La dipendenza da lavoro è difficile da individuare, in quanto concerne un comportamento accettato ma, soprattutto, apprezzato dalla società. La persona che studia o che lavora molto, infatti, viene vista come colei che ha la testa sulle spalle, determinata e matura. Questa apprezzabile rappresentazione del “grande lavoratore” non coincide, tuttavia, con la realtà, soprattutto quando vengono compromessi la qualità della salute ed il funzionamento della persona nelle varie sfere di vita (sociale, emotiva, affettiva). La Work Addiction origina in maniera graduale a partire da una serie di fattori che si intrecciano e si influenzano reciprocamente, in base alle caratteristiche temperamentali, di personalità e della famiglia di origine di colui che sviluppa la dipendenza. Tra tali fattori è possibile annoverare i seguenti:

  • Passione per il proprio lavoro;
  • Tendenza al potere e al dominio sugli altri;
  • Predisposizione al successo lavorativo e all’avanzamento di carriera;
  • Elevato senso di responsabilità;
  • Tendenza al perfezionismo;
  • Evitamento di problemi personali e/o socio-relazionali;
  • Ricerca di interazioni e relazioni nei contesti lavorativi per fronteggiare la solitudine;
  • Genitori severi ed emotivamente avari;
  • Genitori molto dediti al lavoro ed esigenti;
  • Bassa autostima;
  • Competitività;
  • Ambiente lavorativo molto competitivo;
  • Motivazione al sacrificio in vista di gratificazioni future.

 

Le trappole della Work Addiction

Quando si vive per lavorare si va incontro, nel medio e lungo termine, ad una serie di conseguenze dannose per la persona e per chi le sta accanto. Il dipendente da lavoro, infatti, va in corto circuito sviluppando una vera e propria “sindrome da stress lavorativo” che dovrebbe essere affrontata con l’aiuto di un professionista poiché comporta disagi psicologici, sintomi somatici, patologie organiche gravi (ad esempio, problemi cardiaci), dipendenza da sostanze o alcol, deficit relazionali, isolamento sociale. I familiari del Work Addicted sono i primi a rendersi conto della gravità della situazione e tendono ad avanzare richieste di attenzione, ascolto e presenza, ma si scontrano con la negazione del problema da parte del dipendente e la sua mancanza di volontà di staccarsi dal suo lavoro perché esso “viene prima di tutto”.

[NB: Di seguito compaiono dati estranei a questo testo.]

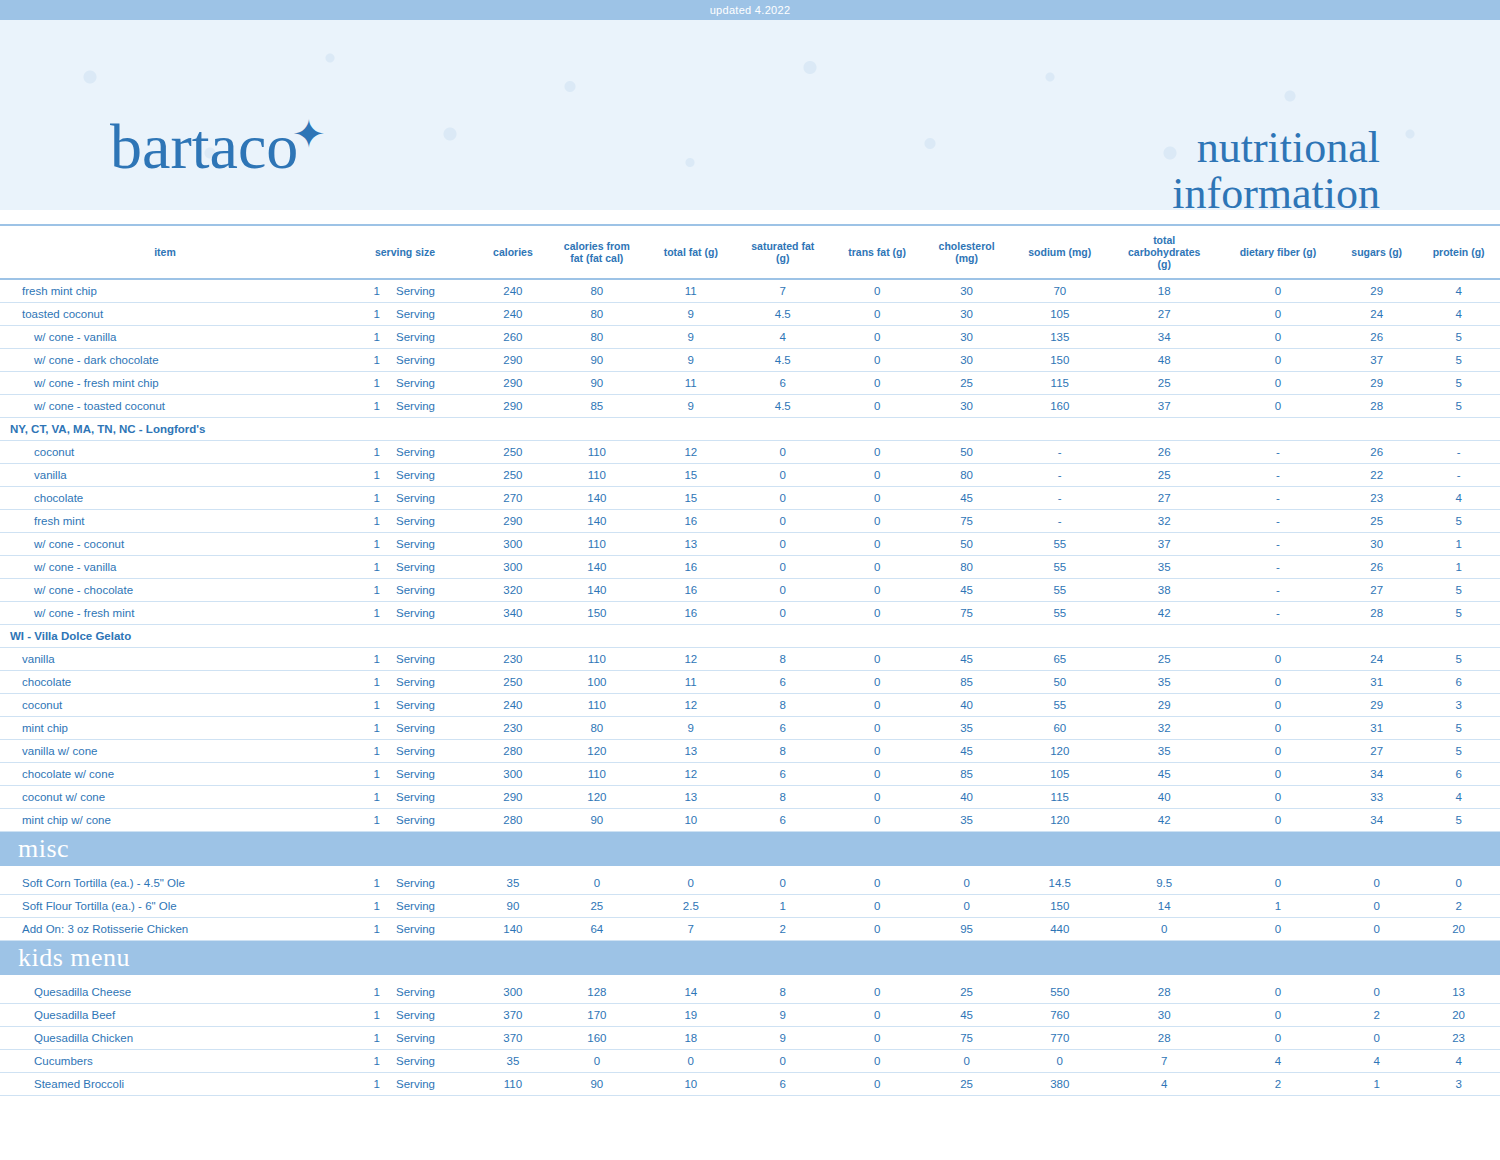updated 4.2022
bartaco✦
nutritional
information
| item | serving size | calories | calories from fat (fat cal) | total fat (g) | saturated fat (g) | trans fat (g) | cholesterol (mg) | sodium (mg) | total carbohydrates (g) | dietary fiber (g) | sugars (g) | protein (g) |
| --- | --- | --- | --- | --- | --- | --- | --- | --- | --- | --- | --- | --- |
| fresh mint chip | 1 | Serving | 240 | 80 | 11 | 7 | 0 | 30 | 70 | 18 | 0 | 29 | 4 |
| toasted coconut | 1 | Serving | 240 | 80 | 9 | 4.5 | 0 | 30 | 105 | 27 | 0 | 24 | 4 |
| w/ cone - vanilla | 1 | Serving | 260 | 80 | 9 | 4 | 0 | 30 | 135 | 34 | 0 | 26 | 5 |
| w/ cone - dark chocolate | 1 | Serving | 290 | 90 | 9 | 4.5 | 0 | 30 | 150 | 48 | 0 | 37 | 5 |
| w/ cone - fresh mint chip | 1 | Serving | 290 | 90 | 11 | 6 | 0 | 25 | 115 | 25 | 0 | 29 | 5 |
| w/ cone - toasted coconut | 1 | Serving | 290 | 85 | 9 | 4.5 | 0 | 30 | 160 | 37 | 0 | 28 | 5 |
| NY, CT, VA, MA, TN, NC - Longford's |
| coconut | 1 | Serving | 250 | 110 | 12 | 0 | 0 | 50 | - | 26 | - | 26 | - |
| vanilla | 1 | Serving | 250 | 110 | 15 | 0 | 0 | 80 | - | 25 | - | 22 | - |
| chocolate | 1 | Serving | 270 | 140 | 15 | 0 | 0 | 45 | - | 27 | - | 23 | 4 |
| fresh mint | 1 | Serving | 290 | 140 | 16 | 0 | 0 | 75 | - | 32 | - | 25 | 5 |
| w/ cone - coconut | 1 | Serving | 300 | 110 | 13 | 0 | 0 | 50 | 55 | 37 | - | 30 | 1 |
| w/ cone - vanilla | 1 | Serving | 300 | 140 | 16 | 0 | 0 | 80 | 55 | 35 | - | 26 | 1 |
| w/ cone - chocolate | 1 | Serving | 320 | 140 | 16 | 0 | 0 | 45 | 55 | 38 | - | 27 | 5 |
| w/ cone - fresh mint | 1 | Serving | 340 | 150 | 16 | 0 | 0 | 75 | 55 | 42 | - | 28 | 5 |
| WI - Villa Dolce Gelato |
| vanilla | 1 | Serving | 230 | 110 | 12 | 8 | 0 | 45 | 65 | 25 | 0 | 24 | 5 |
| chocolate | 1 | Serving | 250 | 100 | 11 | 6 | 0 | 85 | 50 | 35 | 0 | 31 | 6 |
| coconut | 1 | Serving | 240 | 110 | 12 | 8 | 0 | 40 | 55 | 29 | 0 | 29 | 3 |
| mint chip | 1 | Serving | 230 | 80 | 9 | 6 | 0 | 35 | 60 | 32 | 0 | 31 | 5 |
| vanilla w/ cone | 1 | Serving | 280 | 120 | 13 | 8 | 0 | 45 | 120 | 35 | 0 | 27 | 5 |
| chocolate w/ cone | 1 | Serving | 300 | 110 | 12 | 6 | 0 | 85 | 105 | 45 | 0 | 34 | 6 |
| coconut w/ cone | 1 | Serving | 290 | 120 | 13 | 8 | 0 | 40 | 115 | 40 | 0 | 33 | 4 |
| mint chip w/ cone | 1 | Serving | 280 | 90 | 10 | 6 | 0 | 35 | 120 | 42 | 0 | 34 | 5 |
| misc |
| Soft Corn Tortilla (ea.) - 4.5" Ole | 1 | Serving | 35 | 0 | 0 | 0 | 0 | 0 | 14.5 | 9.5 | 0 | 0 | 0 |
| Soft Flour Tortilla (ea.) - 6" Ole | 1 | Serving | 90 | 25 | 2.5 | 1 | 0 | 0 | 150 | 14 | 1 | 0 | 2 |
| Add On: 3 oz Rotisserie Chicken | 1 | Serving | 140 | 64 | 7 | 2 | 0 | 95 | 440 | 0 | 0 | 0 | 20 |
| kids menu |
| Quesadilla Cheese | 1 | Serving | 300 | 128 | 14 | 8 | 0 | 25 | 550 | 28 | 0 | 0 | 13 |
| Quesadilla Beef | 1 | Serving | 370 | 170 | 19 | 9 | 0 | 45 | 760 | 30 | 0 | 2 | 20 |
| Quesadilla Chicken | 1 | Serving | 370 | 160 | 18 | 9 | 0 | 75 | 770 | 28 | 0 | 0 | 23 |
| Cucumbers | 1 | Serving | 35 | 0 | 0 | 0 | 0 | 0 | 0 | 7 | 4 | 4 | 4 |
| Steamed Broccoli | 1 | Serving | 110 | 90 | 10 | 6 | 0 | 25 | 380 | 4 | 2 | 1 | 3 |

Si viene letteralmente inghiottiti dal proprio lavoro fino a sfociare nel fenomeno del “Karoshi”, cioè in quella condizione in cui lo stress lavoro-correlato conduce le persone a sviluppare patologie cardiache e cerebrali gravi (ad esempio, infarti e/o ischemie) al punto da causare morte. A questo punto, quanto ne sarà valsa la pena? Il lavoro nobilita l’uomo, ma non sempre lo rende davvero libero.

 

Riferimenti bibliografici

Guerreschi C. (2005), New Addiction. Le nuove dipendenze, San Paolo Edizioni.

Caretti V., La Barbera (2005), Le dipendenza patologiche. Clinica e psicopatologia, Raffaello Cortina Editore.